In additions to the problems you cite, the catch-all phrase of “the economy” is often used as a convenient cudgel against musicians. Employers (otherwise known as arts organizations) will invoke the recession to justify draconian cuts to wages, benefits or even replacing musicians with taped music. Every situation is different, but it’s important to take into account the views of the musicians involved — no one cares more about the future of the arts than artists themselves.
December 14th, 2009 at 7:47 pm
Hey Matt,
We need to support the arts and musicians. Canned music is not live-performance music. We recently took our 7 and 10 year old to the Delaware Children’s Theater’s production of Scrooge, the musical, and there were live musicians there. It made the production much more magical for all of us.(http://www.dechildrenstheatre.org/)

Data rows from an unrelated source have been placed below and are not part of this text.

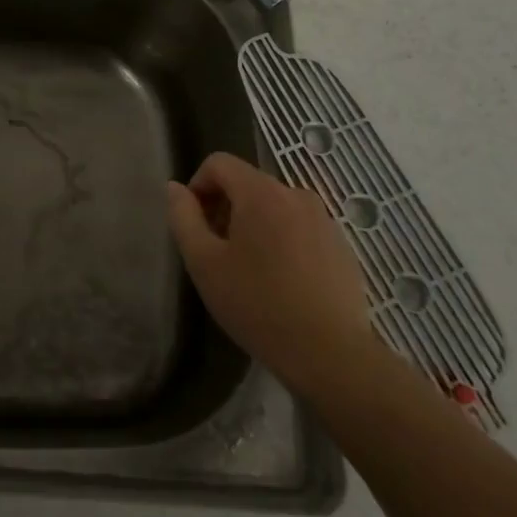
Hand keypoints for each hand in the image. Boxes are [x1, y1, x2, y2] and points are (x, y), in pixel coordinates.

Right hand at [166, 152, 374, 395]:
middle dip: (225, 208)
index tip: (195, 224)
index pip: (219, 163)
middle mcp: (296, 194)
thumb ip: (183, 217)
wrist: (330, 353)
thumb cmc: (257, 304)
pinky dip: (282, 240)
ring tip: (249, 270)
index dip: (198, 186)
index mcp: (261, 192)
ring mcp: (323, 219)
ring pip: (274, 206)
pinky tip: (281, 282)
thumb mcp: (204, 262)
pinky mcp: (341, 244)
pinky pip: (299, 227)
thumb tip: (175, 188)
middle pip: (247, 183)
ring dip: (253, 225)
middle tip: (217, 252)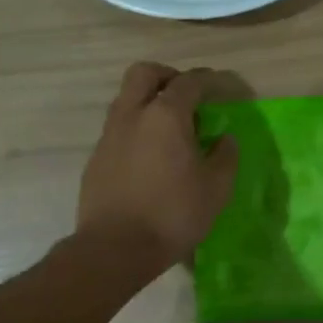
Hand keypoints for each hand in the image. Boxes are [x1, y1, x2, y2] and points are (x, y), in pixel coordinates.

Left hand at [78, 63, 238, 266]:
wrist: (114, 249)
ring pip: (126, 100)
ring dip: (149, 102)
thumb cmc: (172, 214)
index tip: (223, 87)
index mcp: (165, 116)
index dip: (209, 80)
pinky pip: (119, 129)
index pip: (189, 82)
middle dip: (168, 76)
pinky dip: (137, 130)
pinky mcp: (96, 158)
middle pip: (144, 73)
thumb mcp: (216, 188)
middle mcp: (132, 115)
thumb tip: (225, 139)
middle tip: (187, 96)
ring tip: (171, 130)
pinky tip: (151, 158)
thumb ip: (225, 156)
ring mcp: (109, 136)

December 15th, 2009 at 3:30 pm
Musicians are among the highest paid artists at any production - musical theater, opera, ballet, etc. In many cases, they are paid 2 or 3 times as much as their fellow artists who contribute as much, if not more, to the overall production. In many cases, musicians are also under long-term contracts that provide better benefits and retirement. If anyone deserves a bailout, it is the actors, singers, dancers and other artists that earn far less than any union musician.
December 16th, 2009 at 2:20 am
@No Fan of Union Musicians:
That’s just not true. On Broadway contracts the minimums for the actors and the musicians are the same. Furthermore, the actors unions on stage and screen (EAE and SAG) are much stronger unions than the musicians union, so there’s no reason to attack the AFM like it’s the UAW.
Anyway, how could you possibly support the idea that musicians are over-payed? According to the U.S. census the median income for American musicians is $22,600. That’s not even a living wage.
I don’t have a long-term contract anywhere, I don’t have benefits or a retirement fund. Where do I fit in this narrow definition of “musician”?